Figure 5. Decreased M1-type and increased M2-type macrophages in NASH livers after astaxanthin administration.

(a,b) A representative plot and quantitation of M1/M2 macrophages in the livers of mice. (c) M1/M2 ratios. (d) mRNA expression of M1 and M2 macrophage markers in the livers. (e,f) A representative plot of CD3⁺ T cells and quantitation of CD3⁺, CD8⁺, CD4⁺ T cells in the livers of mice (n = 8). *P < 0.05, **P < 0.01 vs. the CL group, ^#P < 0.05, CL+AX group vs. the CL+VE group.

Figure 6. Astaxanthin reversed advanced NASH in mice.
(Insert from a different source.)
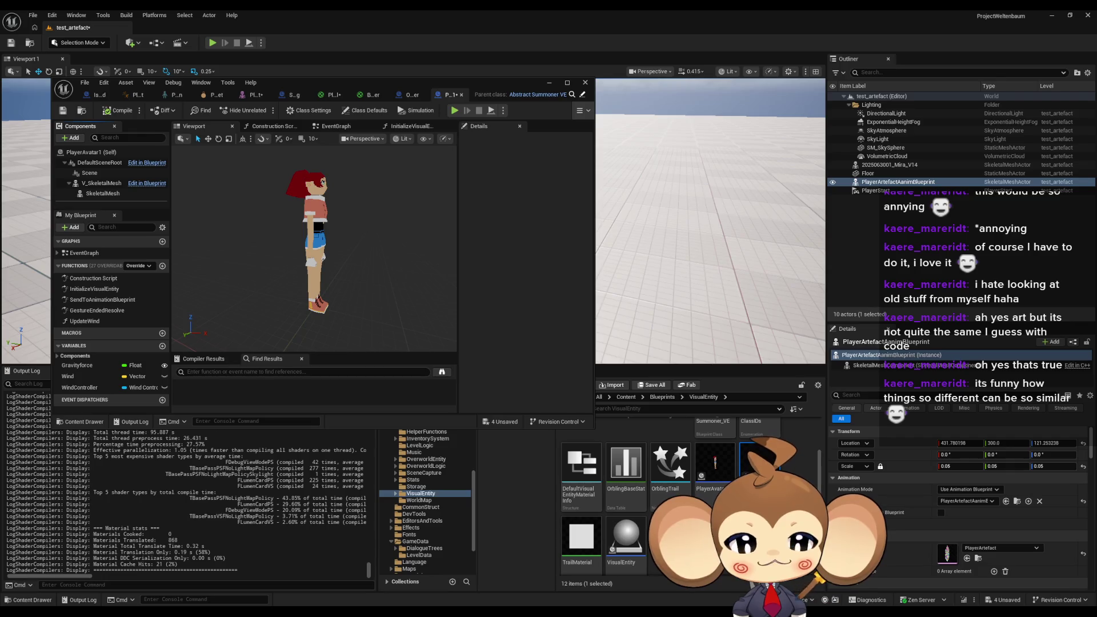
pyautogui.scroll(3, 681, 423)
(a) Study design to assess the therapeutic effects of astaxanthin and vitamin E. (b) Histological analysis of liver sections; scale bars = 100 μm. (c) Hepatic TG, TC, NEFA, and TBARS levels. (d) Hydroxyproline content (left) and immunoblotting for α-SMA (right) in the livers. (e) Immunoblotting and quantification of p-p38MAPK, p-JNK, and p-NF-κB p65 levels in the livers. (f) mRNA expression of inflammatory cytokine and fibrogenic genes in the livers (n = 8). *P < 0.05, **P < 0.01 vs. the CL group; ^#P < 0.05, CL+AX group vs. CL+VE group.

Figure 7. Astaxanthin alleviated NASH in humans.

(a) Representative H&E-stained liver sections from two subjects with NASH before and after treatment revealed that astaxanthin improved steatohepatitis after 24 weeks of treatment. Scale bars = 400 μm for low magnification (upper), and 100 μm for high magnification (lower). (b) NAFLD activity score (NAS) in NASH subjects before and after treatment with placebo (n = 5) or astaxanthin (AX, n = 7). *P < 0.05 vs. pretreatment.